Natural Color System
The Natural Color System ( NCS, and NCS color system ) is a standardized color system, which is based on human color perception ( color perception ).
Based on the theory of opponent colors ( Opponententheorie ) by Ewald Hering in the 19th century developed the physicist Tryggve Johansson 1937-1939 its own color system, which was the basis for the color atlas of Sven Hesselgren with more than 500 colors. The color atlas has been refined by Anders Hård in the modern NCS system. 1946 was founded by Anders Hård the Scandinavian Colour Institute in Stockholm, which holds the rights to the NCS system. NCS is a registered trademark of the Scandinavian Colour Institute (Scandinavian Colour Institute ), headquartered in Stockholm, Sweden.
NCS color theory
The Natural Color System starts from the four chromatic basic colors that are "pure" perceived by the latter as - Yellow ( Y ), green ( G ), red ( R ) and blue ( B). The colorimetric properties of these basic colors were determined under laboratory conditions using a statistically relevant number of test persons. There are those colors that are perceived as being free of other colors. For example, each ( normal vision ) define a human being blue, which is perceived as being free from red or green. In contrast, no yellow can imagine, including blue and contains no green, red. This color pairs are therefore arranged as complementary colors in a circle facing each other.
All other colors are seen as a transition between these colors and given in percentages. Then there are the achromatic colors black and white.

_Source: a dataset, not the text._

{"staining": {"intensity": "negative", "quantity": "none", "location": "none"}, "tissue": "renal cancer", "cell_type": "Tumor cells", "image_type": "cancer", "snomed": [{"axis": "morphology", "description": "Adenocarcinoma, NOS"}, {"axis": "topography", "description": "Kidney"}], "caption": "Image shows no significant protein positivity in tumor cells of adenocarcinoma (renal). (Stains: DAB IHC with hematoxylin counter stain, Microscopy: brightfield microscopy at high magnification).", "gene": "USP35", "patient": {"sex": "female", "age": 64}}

Similar to the Ostwald's double cone contains the saturated colors on a color wheel, which forms base tapering for a up ( pure white) and bottom ( pure black ) cone simultaneously. On the outside of the upper cone are the colors. By tinting with white, on the lower cone those arising by tinting with black Inside of the double cone colors are found, which are tinted with different percentages of black and white. If you cut from the double cone along the white-black axis a (very thin ) piece of cake out, the result is a shade same area, in which along the top edge black same colors ( = color with the same amount of black ), along the lower edge white same color ( = colors with the same amount of white ) and along the black-white axis read the same pure colors ( = color with the same degree of purity ).
The NCS color identification is divided into two parts: The first part gives the density of black and color ( ie color saturation ) of a color again, the second part of the position of the basic hue on the color wheel YRGB. All numerical values are thereby of 100 from the maximum value and minimum value as 0. All color values in the NCS system are linear ( not logarithmic) and reported as theoretical values . The colors that can not be produced with existing pigments are not present in the NCS color charts.

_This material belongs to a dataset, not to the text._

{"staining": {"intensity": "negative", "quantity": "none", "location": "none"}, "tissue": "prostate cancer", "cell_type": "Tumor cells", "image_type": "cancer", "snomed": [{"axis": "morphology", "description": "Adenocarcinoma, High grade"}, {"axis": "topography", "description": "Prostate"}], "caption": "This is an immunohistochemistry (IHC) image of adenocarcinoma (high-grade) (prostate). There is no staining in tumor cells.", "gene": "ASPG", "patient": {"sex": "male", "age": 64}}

A 30 % saturated, slightly reddish yellow tending with 30% hydrogen Black would share in the NCS system consequently NCS 3030 - Y30R called:
Colors that lie directly on the gray axis obtained, instead of the color code of an N for neutral, ZB NCS 5000 -N, a medium gray.
A preceding S ( in the above example, NCS S 3030 - Y30R ) means that the corresponding color value of the Second Edition, that the revision of 1995 comes from.
The NCS system is one of the few color systems used in the world (next to the RAL design system with 1688 colors and the Pantone Matching System ) in which organized strictly currently 1950 color pattern, named by letters and numbers, are available. While the NCS Edition 2 ( used only environmentally safe pigments) comprised 1750 colors were recently still 200 - lighter tones - about what the current number 1950 NCS colors together.